Biliary atresia (BA) and choledochal cysts are diseases of the intrahepatic and extrahepatic biliary tree. While their exact etiopathogeneses are not known, they should be treated promptly due to the potential for irreversible parenchymal liver disease. A diagnosis of BA may be easy or complicated, but should not be delayed. BA is always treated surgically, and performing the surgery before the age of 2 mo greatly increases its effectiveness and extends the time until the need for liver transplantation arises. While the more common types of choledochal cysts require surgical treatment, some can be treated with endoscopic retrograde cholangiopancreatography. Choledochal cysts may cause recurrent cholangitis and the potential for malignancy should not be ignored.

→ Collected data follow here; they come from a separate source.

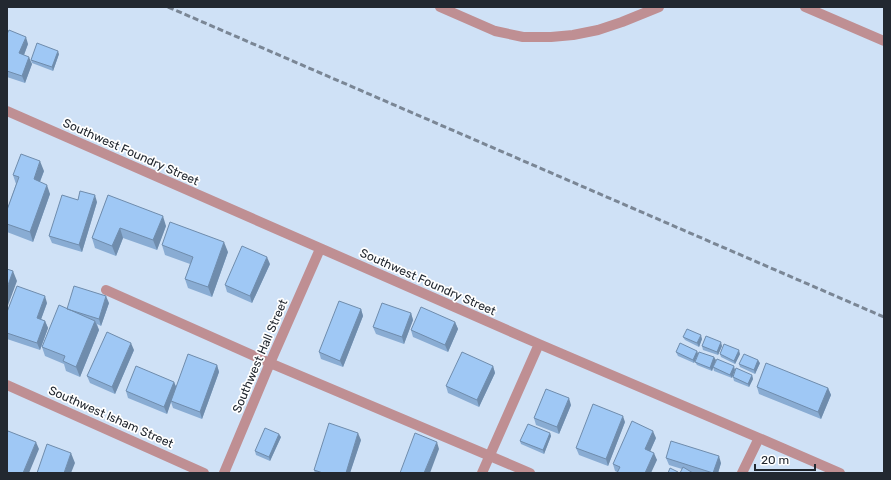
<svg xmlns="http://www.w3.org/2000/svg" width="891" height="480" font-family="Rubik,sans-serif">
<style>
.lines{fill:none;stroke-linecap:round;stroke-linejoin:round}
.minor{stroke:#bf8f93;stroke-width:10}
.rail{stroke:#7a8695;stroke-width:3;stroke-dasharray:6 3;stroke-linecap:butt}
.wall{fill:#89acd3}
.shaded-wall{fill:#6f8cac}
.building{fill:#9fc8f5;stroke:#6f8cac}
.labels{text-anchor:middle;stroke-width:3.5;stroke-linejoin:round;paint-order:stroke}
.street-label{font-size:12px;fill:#222830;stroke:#fff}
</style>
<rect width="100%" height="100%" fill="#cfe1f6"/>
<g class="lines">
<path class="minor" d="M 440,7 L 495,31 L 523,37 L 551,37 L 573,35 L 598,30 L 622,22 L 659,7
M 805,7 L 884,41
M 7,111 L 539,344 L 759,438 L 840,473
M 106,290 L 270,363 L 530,473
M 7,385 L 204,473
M 224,473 L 270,363 L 320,249
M 482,473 L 539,344
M 742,473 L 759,438"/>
<path class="rail" d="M 168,7 L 884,317"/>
</g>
<path class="wall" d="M 7,34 L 28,44 L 24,55 L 32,64 L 25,83 L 7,77 Z
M 59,54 L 53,71 L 32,63 L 31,60 Z
M 44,171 L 40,182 L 50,194 L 33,242 L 7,232 L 7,210 L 16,184 L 13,175 Z
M 108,195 L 166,226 L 157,250 L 123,238 L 116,256 L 95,248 L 92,238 Z
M 78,200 L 97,202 L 82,252 L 52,243 L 49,236 Z
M 162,245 L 228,252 L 212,297 L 188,288 L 185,279 L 190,264 L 165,255 Z
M 270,264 L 252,303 L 227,292 L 225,285 Z
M 47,303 L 41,319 L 45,321 L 48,328 L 40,350 L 7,339 L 7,312 Z
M 109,303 L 101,326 L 97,324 L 99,330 L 80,377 L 66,371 L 64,364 L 45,356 L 42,347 L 67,309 Z
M 361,309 L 363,316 L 343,367 L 321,359 L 319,352 Z
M 411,313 L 413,320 L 404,344 L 376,334 L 373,327 Z
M 455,322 L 458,329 L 448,352 L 413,337 L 411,330 Z
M 683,337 L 702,339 L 699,347 L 685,340 Z
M 702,346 L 722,346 L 718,355 L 703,350 Z
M 134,350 L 115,394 L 90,383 L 87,376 Z
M 697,351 L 698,354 L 694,363 L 678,356 L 676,352 Z
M 720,354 L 740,354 L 735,364 L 721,357 Z
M 716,360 L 713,367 L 735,370 L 732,378 L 714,371 L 713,367 L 712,371 L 697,365 L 695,362 Z
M 760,363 L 755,374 L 740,367 L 739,364 Z
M 217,365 L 219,372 L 202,419 L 173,408 L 171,402 L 167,414 L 128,398 L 126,391 L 174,382 L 176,387 Z
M 493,366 L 495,373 L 479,407 L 448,393 L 446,386 Z
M 752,375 L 753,379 L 749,387 L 734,381 L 733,377 Z
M 757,387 L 828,388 L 831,395 L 821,419 L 759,394 Z
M 571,405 L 559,434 L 536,425 L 534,418 Z
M 625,422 L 608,466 L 579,455 L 576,448 Z
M 550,433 L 551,436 L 544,454 L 521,444 L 520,441 Z
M 281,437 L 270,461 L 256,455 L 255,451 Z
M 656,438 L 650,451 L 657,460 L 617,472 L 615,471 L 613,464 Z
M 361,440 L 350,473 L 315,473 L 314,470 Z
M 666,458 L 721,463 L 718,473 L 680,473 L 682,469 L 669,465 Z"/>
<path class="shaded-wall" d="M 26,37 L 28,44 L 22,60 L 19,53 Z
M 58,51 L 59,54 L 53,71 L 52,67 Z
M 29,57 L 32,64 L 25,83 L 22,76 Z
M 40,161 L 44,171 L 37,189 L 34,179 Z
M 47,185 L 50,194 L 33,242 L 30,232 Z
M 95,195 L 97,202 L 82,252 L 79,245 Z
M 163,216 L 166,226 L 157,250 L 153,240 Z
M 120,228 L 123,238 L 116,256 L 112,246 Z
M 224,242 L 228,252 L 212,297 L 208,287 Z
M 267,257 L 270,264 L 252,303 L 250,296 Z
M 13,271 L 17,281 L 7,308 L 7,288 Z
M 45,296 L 47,303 L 39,325 L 37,318 Z
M 106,296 L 109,303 L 101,326 L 99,319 Z
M 361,309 L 363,316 L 343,367 L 340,361 Z
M 411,313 L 413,320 L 404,344 L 402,337 Z
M 45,321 L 48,328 L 40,350 L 37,343 Z
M 95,321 L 99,330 L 80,377 L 76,367 Z
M 455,322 L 458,329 L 448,352 L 445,345 Z
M 701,335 L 702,339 L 699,347 L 697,343 Z
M 721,342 L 722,346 L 718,355 L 717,352 Z
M 131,343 L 134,350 L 115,394 L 112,387 Z
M 739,350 L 740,354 L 735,364 L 734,361 Z
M 697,351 L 698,354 L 694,363 L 693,360 Z
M 714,357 L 716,360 L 712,371 L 710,368 Z
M 758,360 L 760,363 L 755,374 L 754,370 Z
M 217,365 L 219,372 L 202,419 L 200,412 Z
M 493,366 L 495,373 L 479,407 L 477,400 Z
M 734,366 L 735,370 L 732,378 L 730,375 Z
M 752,375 L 753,379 L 749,387 L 748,384 Z
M 174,382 L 177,389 L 171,401 L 171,402 L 167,414 L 164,407 Z
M 828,388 L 831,395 L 821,419 L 818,412 Z
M 569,398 L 571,405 L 559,434 L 557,427 Z
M 623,416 L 625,422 L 608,466 L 606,459 Z
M 653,431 L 656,438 L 648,456 L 645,449 Z
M 358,433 L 361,440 L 350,473 L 346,473 Z
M 550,433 L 551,436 L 544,454 L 543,450 Z
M 279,434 L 281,437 L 270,461 L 269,457 Z
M 36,442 L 39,449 L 29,473 L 23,473 Z
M 437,442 L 439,449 L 430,473 L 424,473 Z
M 71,453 L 75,463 L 71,473 L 64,473 Z
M 654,453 L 657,460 L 651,473 L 645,473 Z
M 719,456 L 721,463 L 718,473 L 713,473 Z"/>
<path class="building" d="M 9,30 L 26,37 L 19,53 L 29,57 L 22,76 L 7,71 L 7,34 Z
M 37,43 L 58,51 L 52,67 L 31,60 Z
M 21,154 L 40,161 L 34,179 L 47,185 L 30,232 L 7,224 L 7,210 L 19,177 L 13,175 Z
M 80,191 L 95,195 L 79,245 L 49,236 L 62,195 L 78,200 Z
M 108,195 L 163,216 L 153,240 L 120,228 L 112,246 L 92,238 Z
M 170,222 L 224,242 L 208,287 L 185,279 L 193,257 L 162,245 Z
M 242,246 L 267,257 L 250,296 L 225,285 Z
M 7,269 L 13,271 L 7,288 Z
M 17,286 L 45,296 L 37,318 L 45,321 L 37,343 L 7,333 L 7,312 Z
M 74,286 L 106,296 L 99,319 L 67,309 Z
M 339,301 L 361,309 L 340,361 L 319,352 Z
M 382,303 L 411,313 L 402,337 L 373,327 Z
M 59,305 L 95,321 L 76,367 L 63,361 L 65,356 L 42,347 Z
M 421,307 L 455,322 L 445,345 L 411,330 Z
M 687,329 L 701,335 L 697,343 L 683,337 Z
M 107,332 L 131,343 L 112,387 L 87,376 Z
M 706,336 L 721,342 L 717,352 L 702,346 Z
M 680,343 L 697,351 L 693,360 L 676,352 Z
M 724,344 L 739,350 L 734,361 L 720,354 Z
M 462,352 L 493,366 L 477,400 L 446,386 Z
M 699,352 L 714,357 L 710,368 L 695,362 Z
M 188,354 L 217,365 L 200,412 L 171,401 Z
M 744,354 L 758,360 L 754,370 L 739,364 Z
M 717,359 L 734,366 L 730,375 L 713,367 Z
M 766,363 L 828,388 L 818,412 L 757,387 Z
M 136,366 L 174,382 L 164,407 L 126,391 Z
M 736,368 L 752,375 L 748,384 L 733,377 Z
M 546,389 L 569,398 L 557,427 L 534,418 Z
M 593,404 L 623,416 L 606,459 L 576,448 Z
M 632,421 L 653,431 L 645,449 L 654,453 L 645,473 L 617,473 L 620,467 L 613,464 Z
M 329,423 L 358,433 L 346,473 L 323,473 L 314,470 Z
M 528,424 L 550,433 L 543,450 L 520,441 Z
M 265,428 L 279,434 L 269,457 L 255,451 Z
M 8,431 L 36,442 L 23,473 L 7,473 L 7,433 Z
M 415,433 L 437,442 L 424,473 L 400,473 Z
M 671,441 L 719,456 L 713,473 L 666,458 Z
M 47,444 L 71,453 L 64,473 L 37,473 Z
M 683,467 L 693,473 L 680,473 Z
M 670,468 L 678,472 L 678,473 L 668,473 Z"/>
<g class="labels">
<g class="street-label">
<text transform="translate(131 152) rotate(24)" y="4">Southwest Foundry Street</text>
<text transform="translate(428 282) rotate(24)" y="4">Southwest Foundry Street</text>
<text transform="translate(260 356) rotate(-67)" y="4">Southwest Hall Street</text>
<text transform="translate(111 417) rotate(24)" y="4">Southwest Isham Street</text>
</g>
</g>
<rect width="891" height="480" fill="none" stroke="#222830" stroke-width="16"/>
<path d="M755 464v6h60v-6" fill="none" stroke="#222830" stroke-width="2"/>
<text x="761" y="464" font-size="12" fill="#222830" stroke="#ffffff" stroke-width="3" paint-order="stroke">20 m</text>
</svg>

Keywords: Bilier atresia, Choledochal cyst, Cholestasis, Conjugated hyperbilirubinemia

Core Tip: Biliary atresia (BA) and choledochal cysts are diseases that cause obstructive cholestasis. While the diagnosis of BA can be rather complicated, it should be made as early as possible and treated with a Kasai hepatoportoenterostomy before the age of 2 mo for a good prognosis. All patients with persistent acholic stool and elevated gamma-glutamyl transferase should be evaluated for BA, although normal ultrasonography will not rule out BA, and such patients are candidates for intraoperative cholangiography. Choledochal cysts can present symptoms at any age, and as recurrent cholangitis attacks will lead to chronic liver disease with potential malignancy, treatment and long-term follow-up are essential.